§ **SUPPLIED INFORMATION**

☆ ☆ ☆

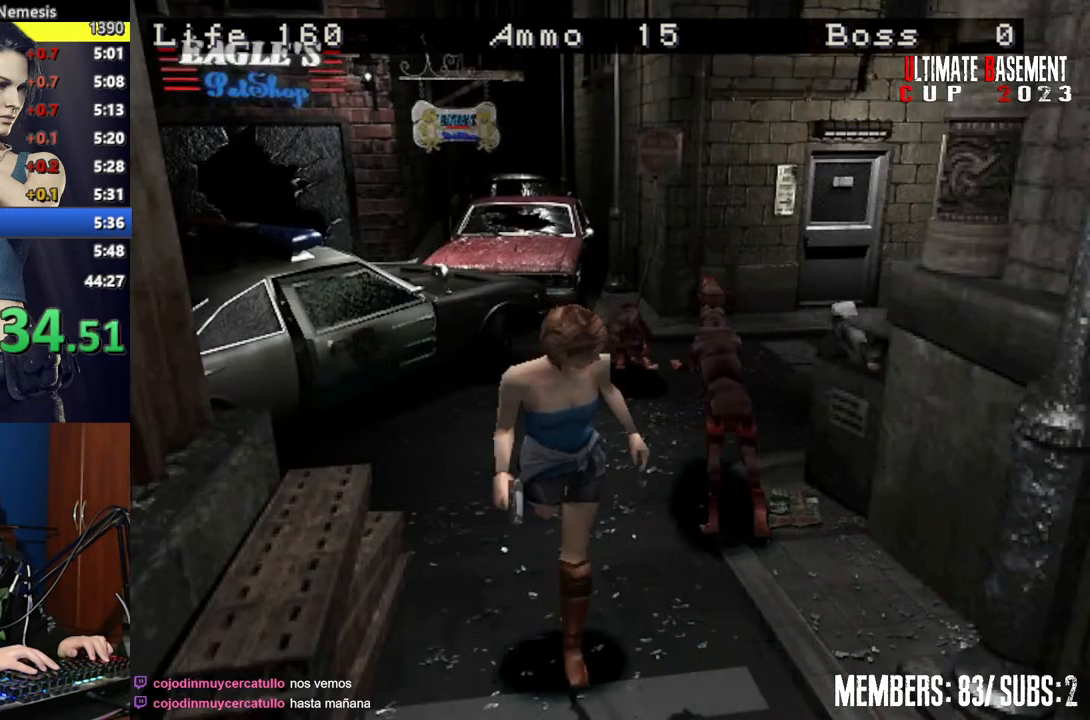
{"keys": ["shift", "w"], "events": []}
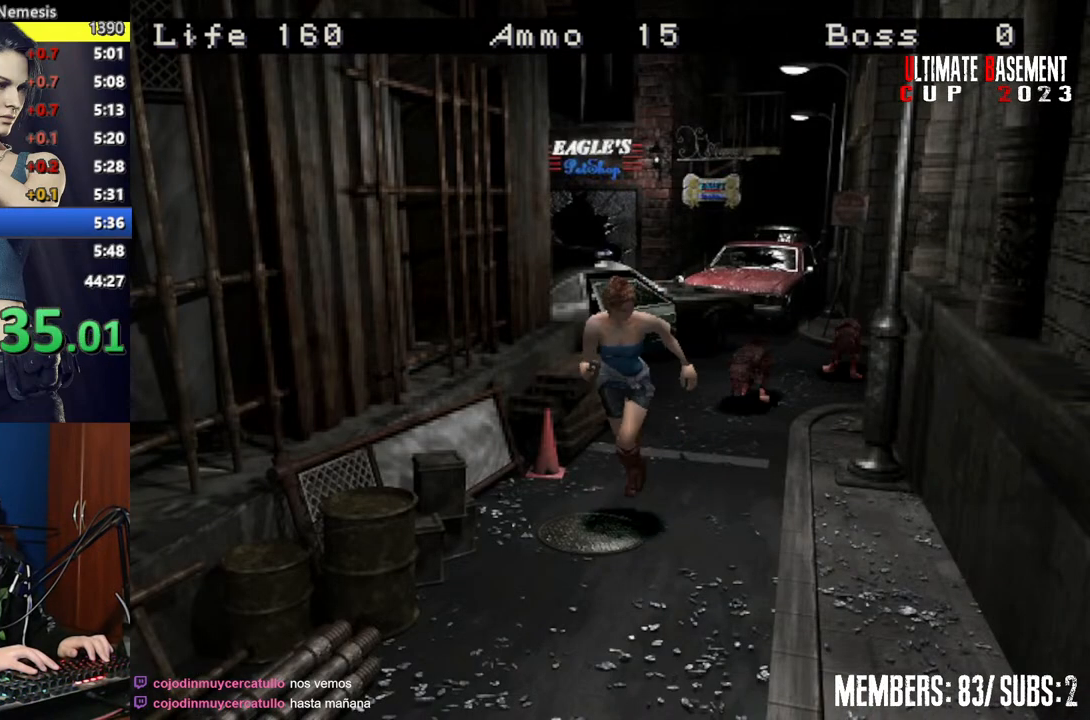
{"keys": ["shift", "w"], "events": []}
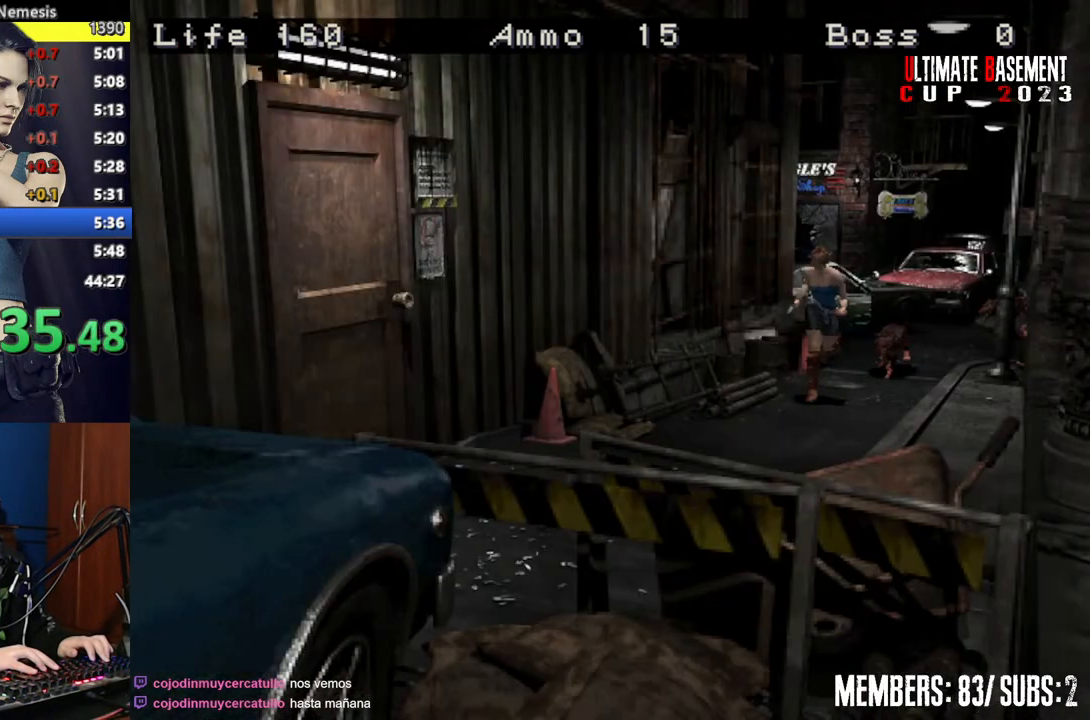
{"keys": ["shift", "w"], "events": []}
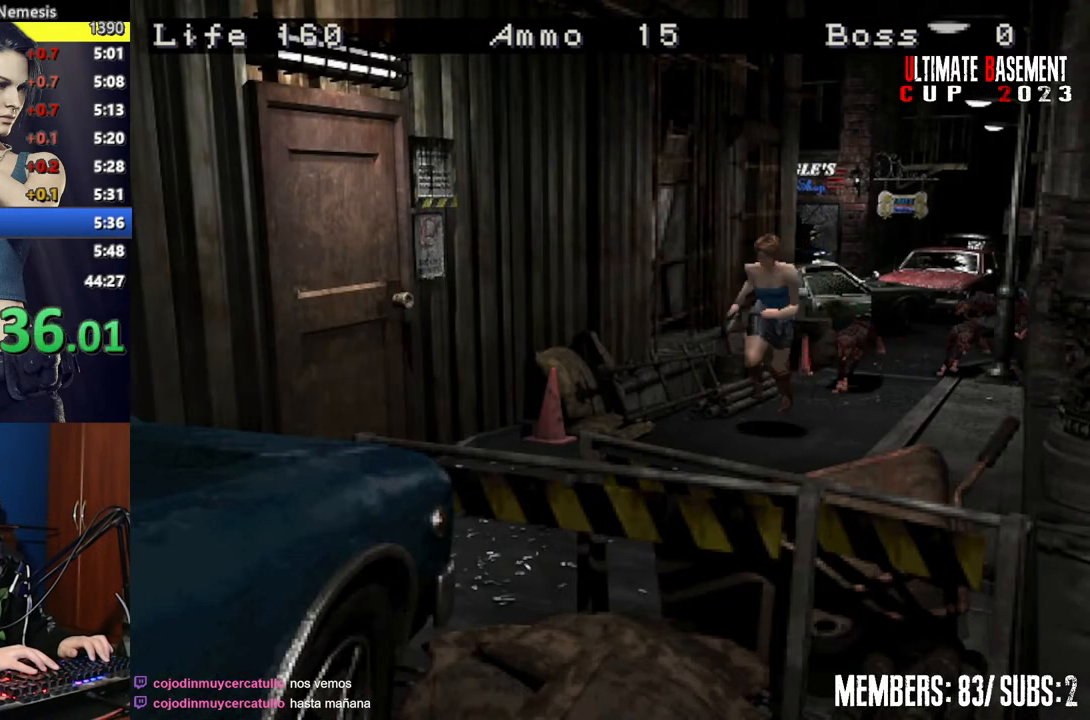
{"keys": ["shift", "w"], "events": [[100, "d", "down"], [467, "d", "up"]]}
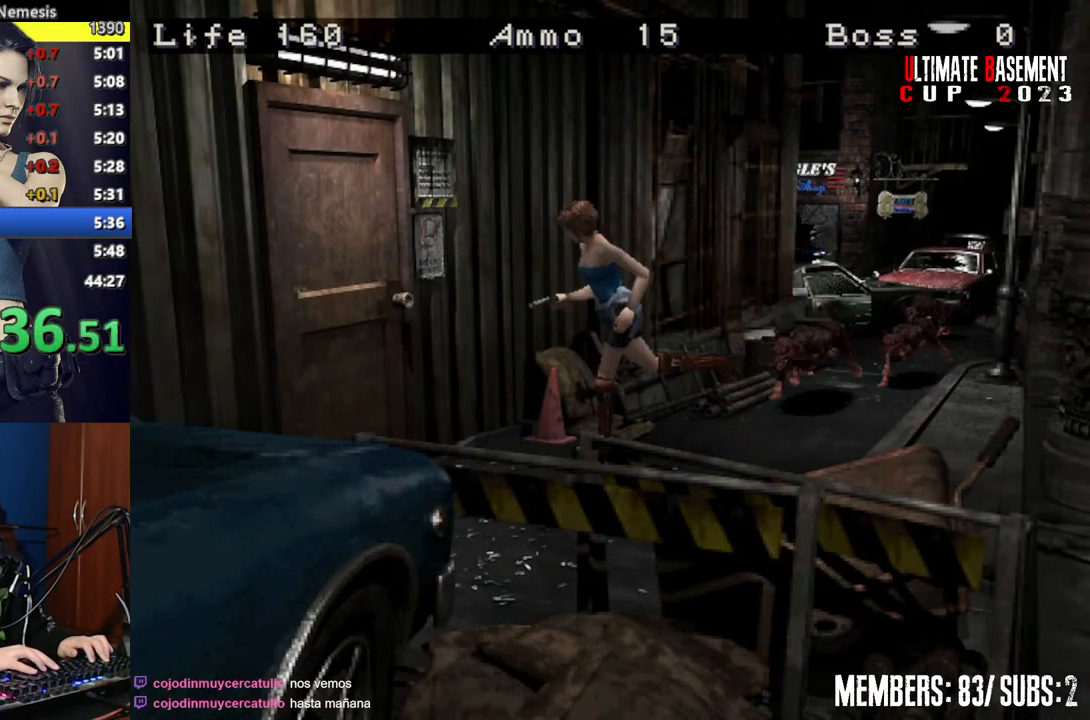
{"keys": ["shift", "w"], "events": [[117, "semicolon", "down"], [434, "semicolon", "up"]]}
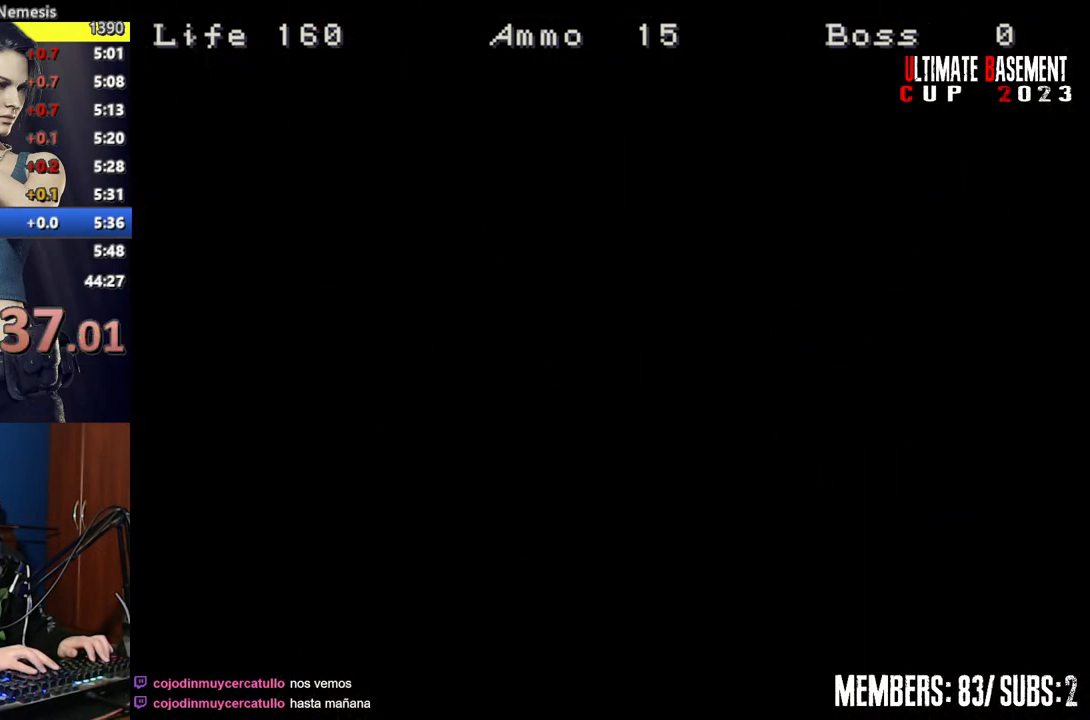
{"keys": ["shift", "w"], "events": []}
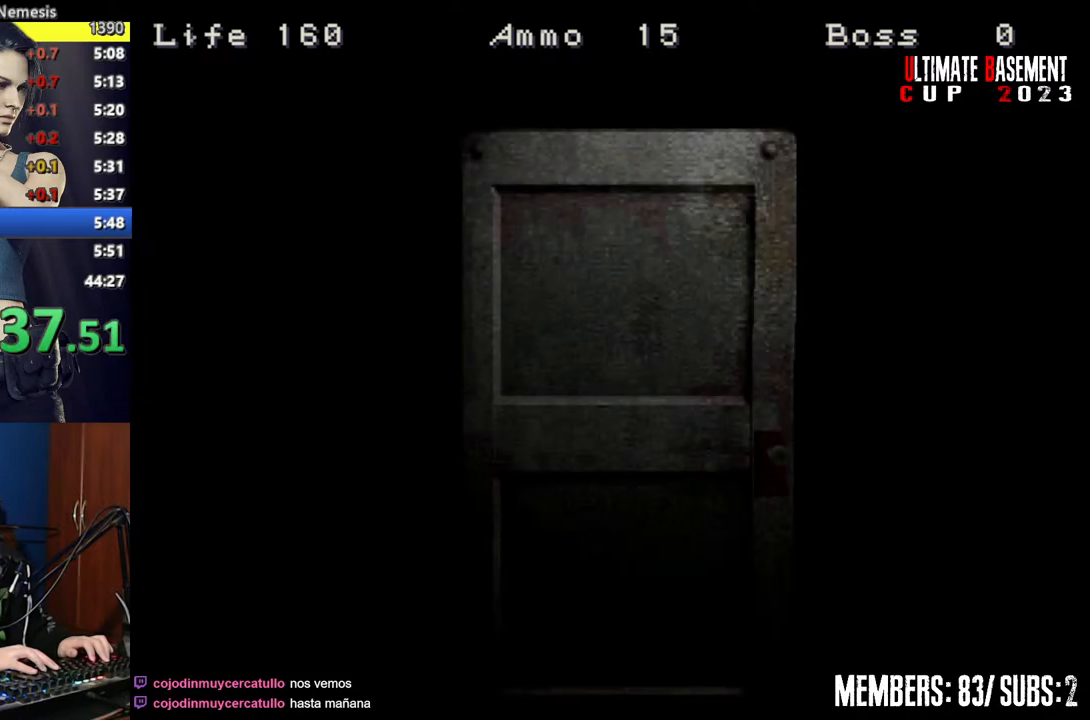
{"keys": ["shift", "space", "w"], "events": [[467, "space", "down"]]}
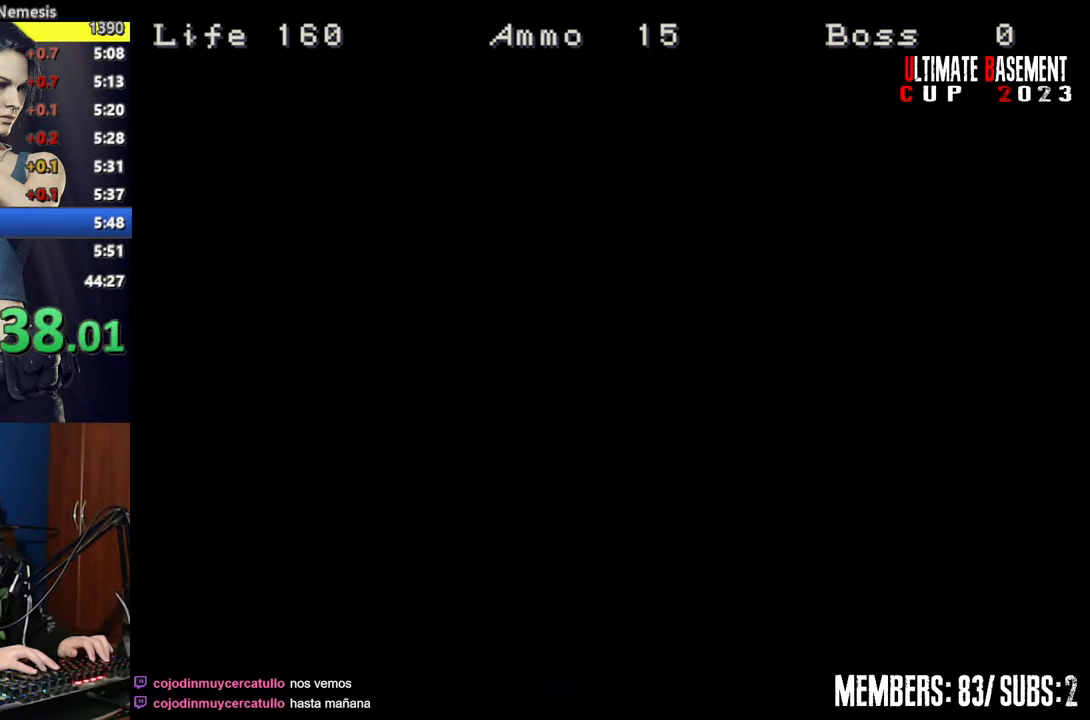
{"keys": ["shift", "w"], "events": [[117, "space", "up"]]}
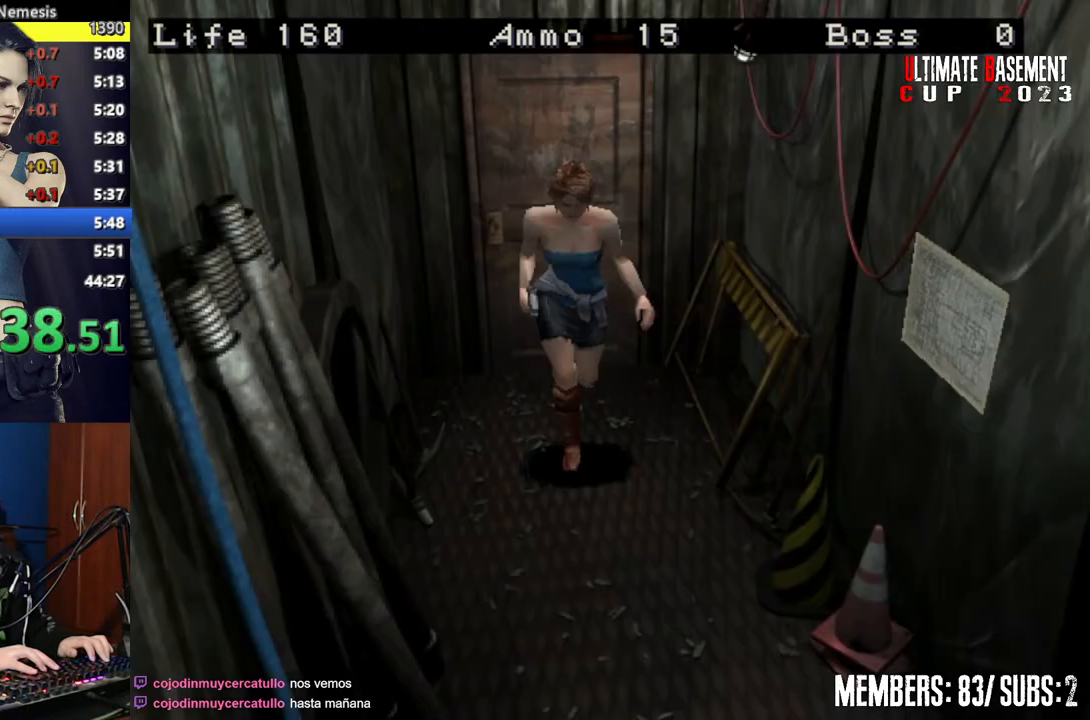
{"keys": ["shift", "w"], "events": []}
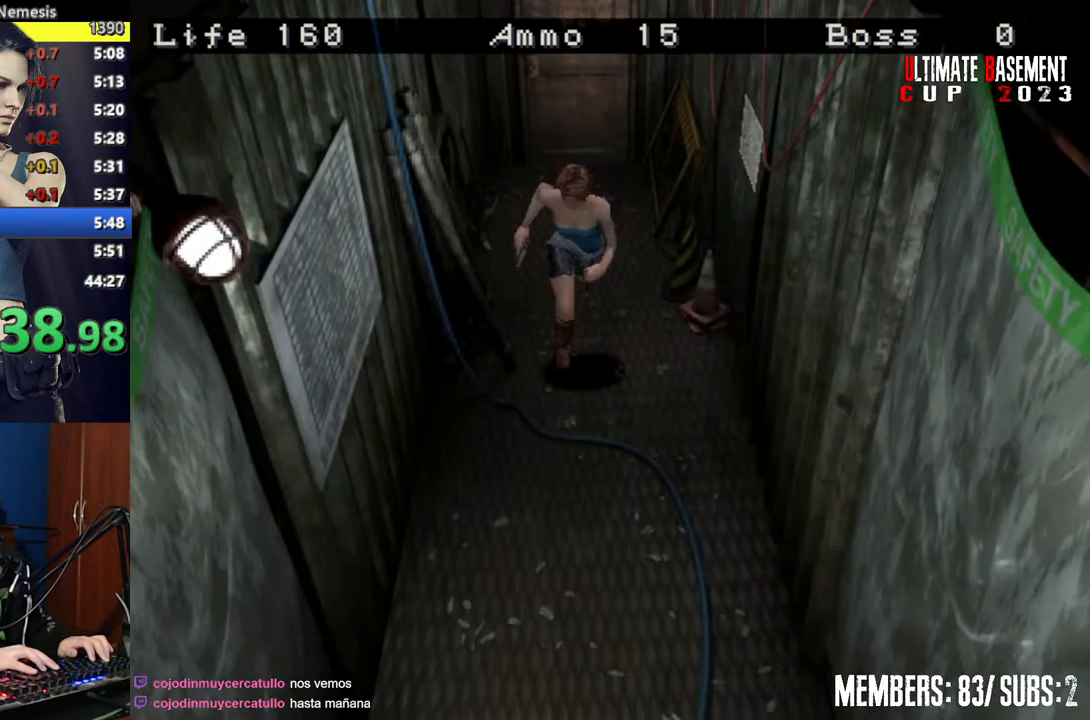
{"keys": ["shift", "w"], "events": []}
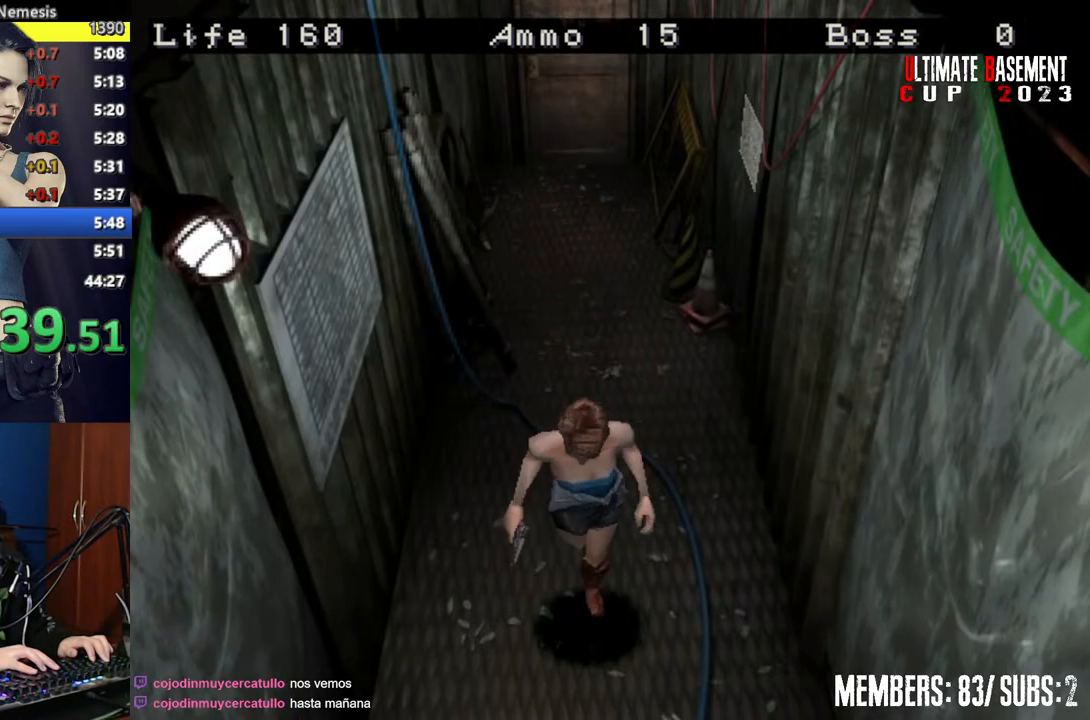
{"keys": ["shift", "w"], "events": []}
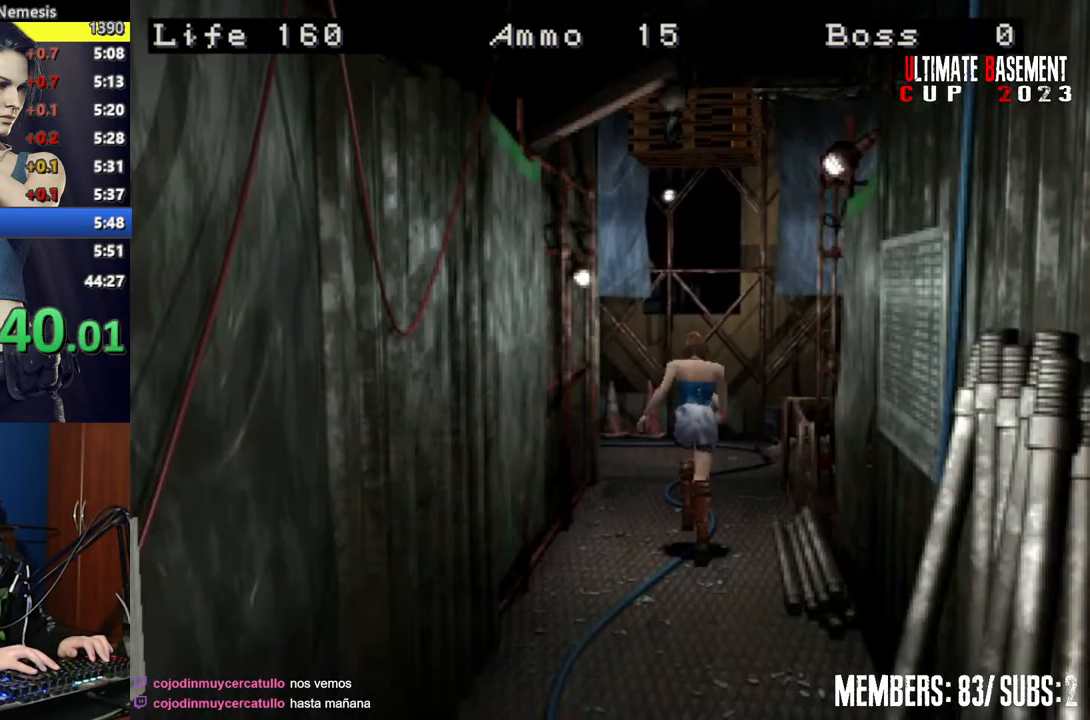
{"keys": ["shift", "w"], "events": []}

☆ ☆ ☆

§ **WORK TASK**
A single number is required: the count of lines in the records that include the string "space".

§ **TASK SOLUTION**
2